■ WORK TO BE COMPLETED ■
A verbatim repetition of the data below is requested, without images.

(Beginning of INPUT MATERIAL)

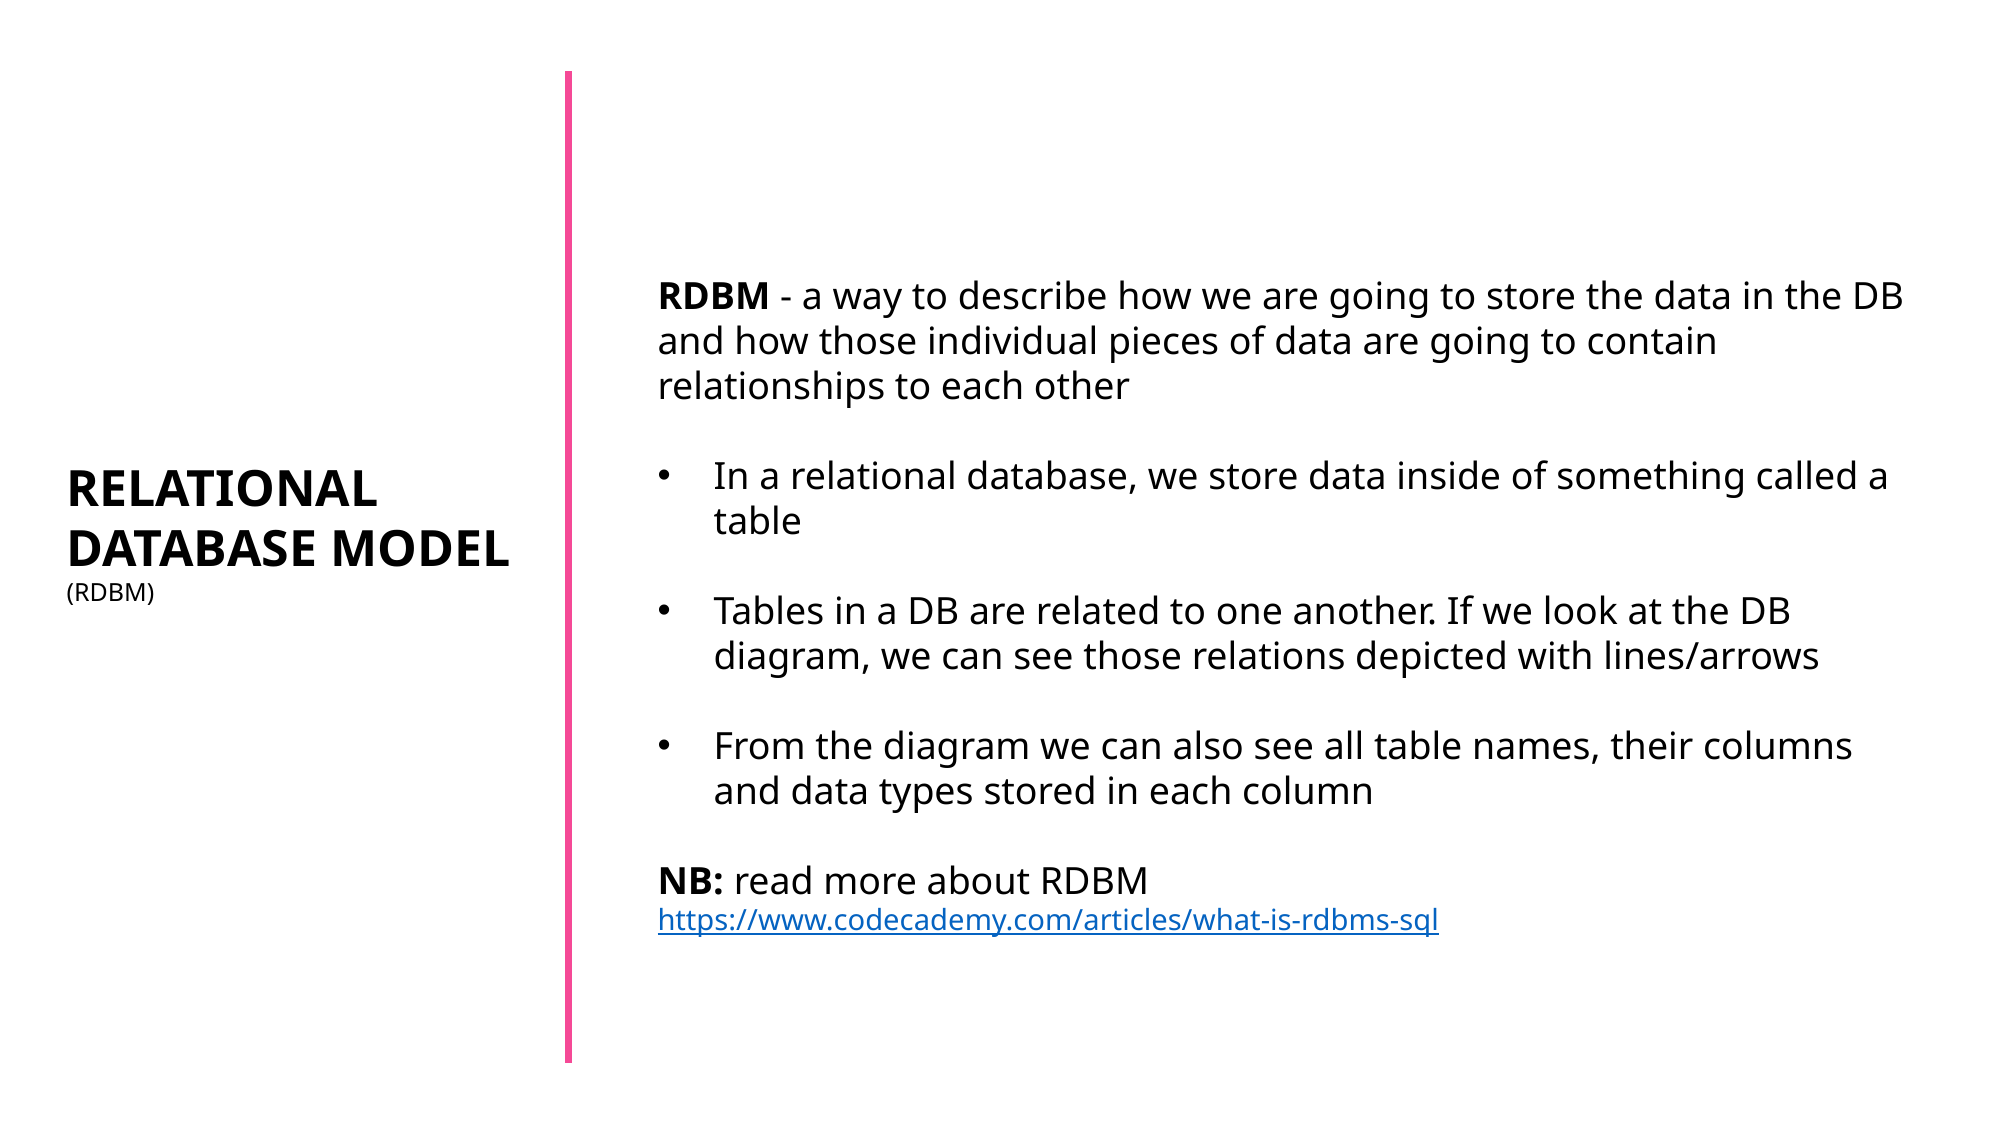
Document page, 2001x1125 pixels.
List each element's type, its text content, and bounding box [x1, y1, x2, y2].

text_box RDBM - a way to describe how we are going to store the data in the DB and how those individual pieces of data are going to contain relationships to each other In a relational database, we store data inside of something called a table Tables in a DB are related to one another. If we look at the DB diagram, we can see those relations depicted with lines/arrows From the diagram we can also see all table names, their columns and data types stored in each column NB: read more about RDBM https://www.codecademy.com/articles/what-is-rdbms-sql [642, 264, 1921, 949]
text_box RELATIONAL DATABASE MODEL (RDBM) [51, 449, 546, 614]
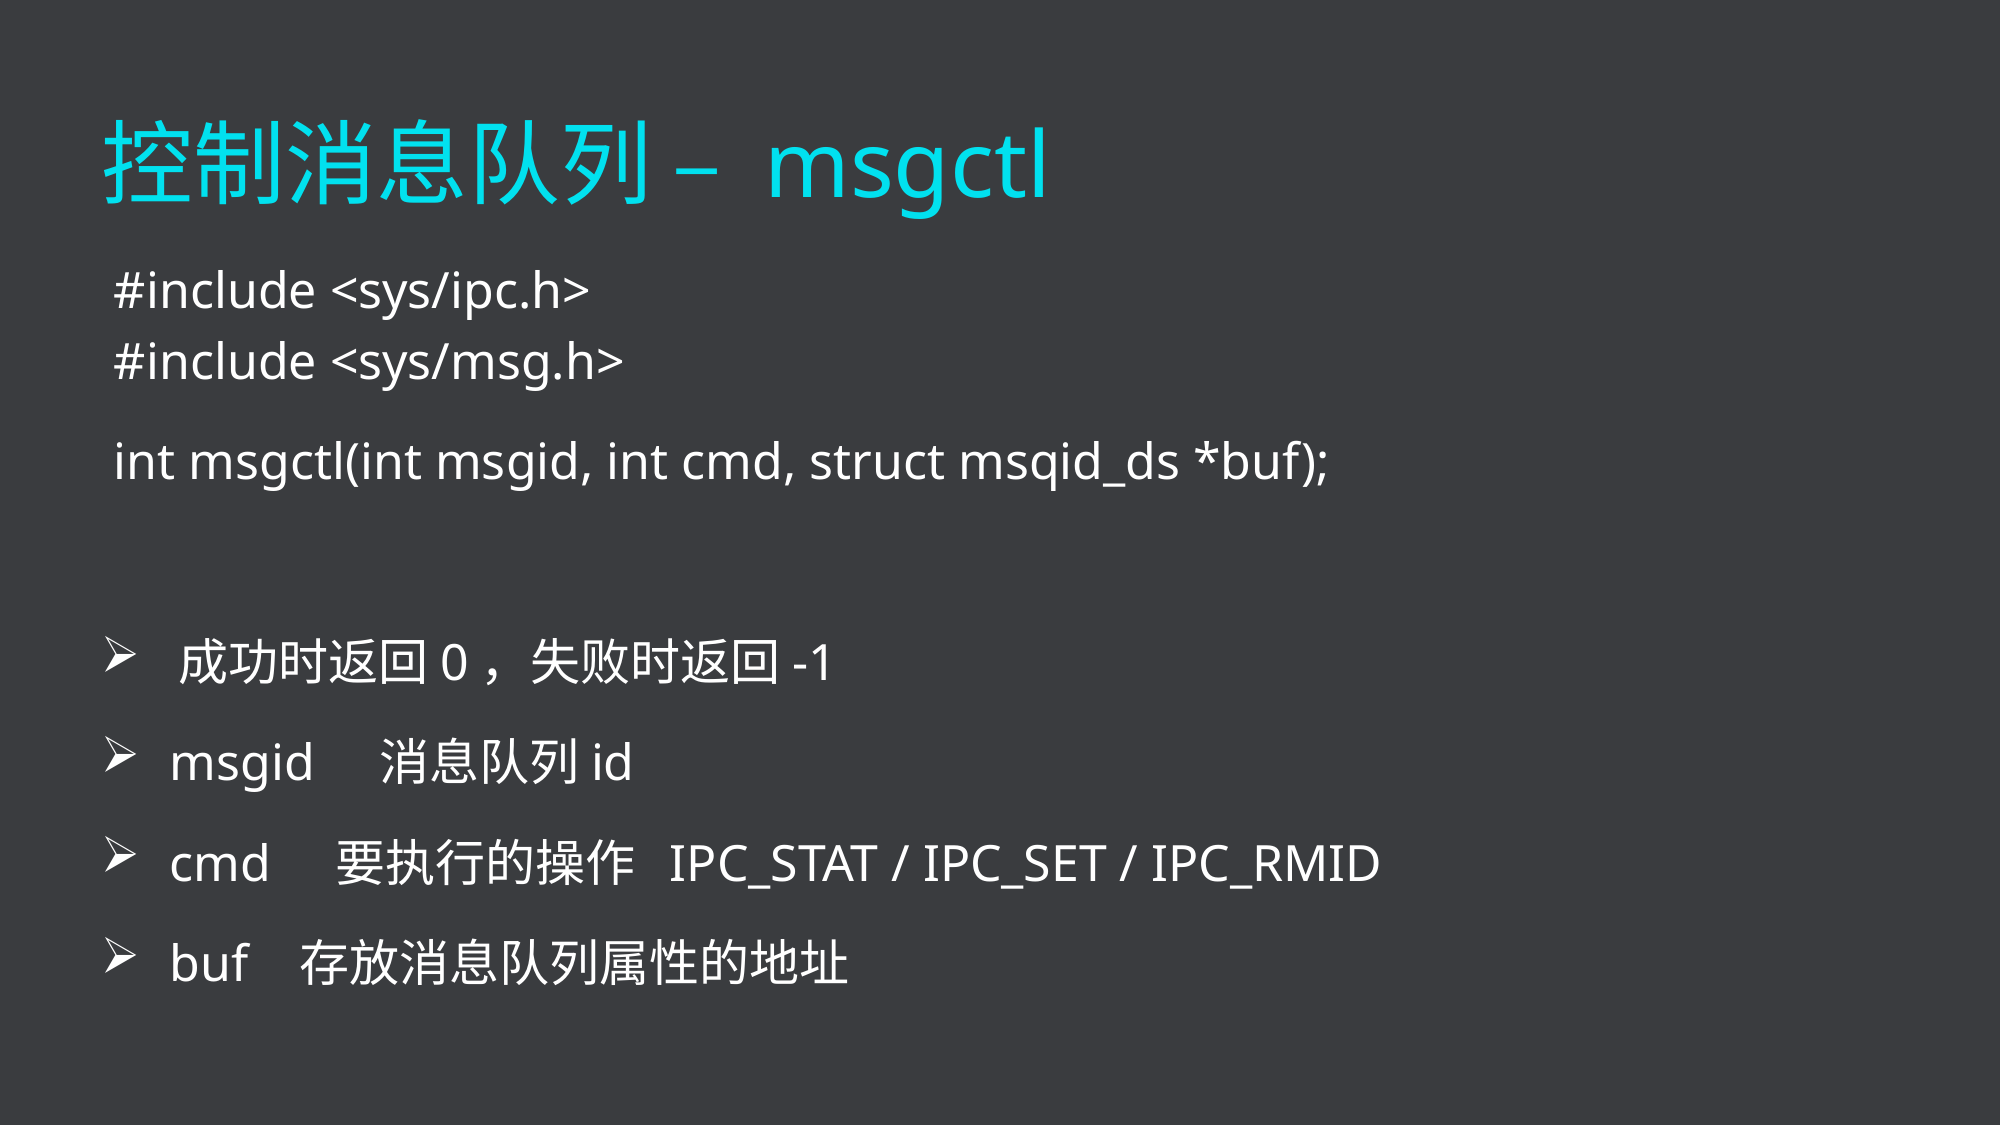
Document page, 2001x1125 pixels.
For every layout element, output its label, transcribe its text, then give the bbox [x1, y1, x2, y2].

list #include <sys/ipc.h> #include <sys/msg.h> int msgctl(int msgid, int cmd, struct msqid_ds *buf); 成功时返回0，失败时返回-1 msgid 消息队列id cmd 要执行的操作 IPC_STAT / IPC_SET / IPC_RMID buf 存放消息队列属性的地址 [80, 248, 1545, 1043]
list 控制消息队列 – msgctl [86, 98, 1788, 182]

(End of INPUT MATERIAL)

■ RESULT OF THIS TASK ■
Document page, 2001x1125 pixels.
List each element's type, its text content, and bounding box [x1, y1, x2, y2].

text_box RDBM - a way to describe how we are going to store the data in the DB and how those individual pieces of data are going to contain relationships to each other In a relational database, we store data inside of something called a table Tables in a DB are related to one another. If we look at the DB diagram, we can see those relations depicted with lines/arrows From the diagram we can also see all table names, their columns and data types stored in each column NB: read more about RDBM https://www.codecademy.com/articles/what-is-rdbms-sql [642, 264, 1921, 949]
text_box RELATIONAL DATABASE MODEL (RDBM) [51, 449, 546, 614]
Document page, 2001x1125 pixels.
For every layout element, output its label, transcribe its text, then give the bbox [x1, y1, x2, y2].

list #include <sys/ipc.h> #include <sys/msg.h> int msgctl(int msgid, int cmd, struct msqid_ds *buf); 成功时返回0，失败时返回-1 msgid 消息队列id cmd 要执行的操作 IPC_STAT / IPC_SET / IPC_RMID buf 存放消息队列属性的地址 [80, 248, 1545, 1043]
list 控制消息队列 – msgctl [86, 98, 1788, 182]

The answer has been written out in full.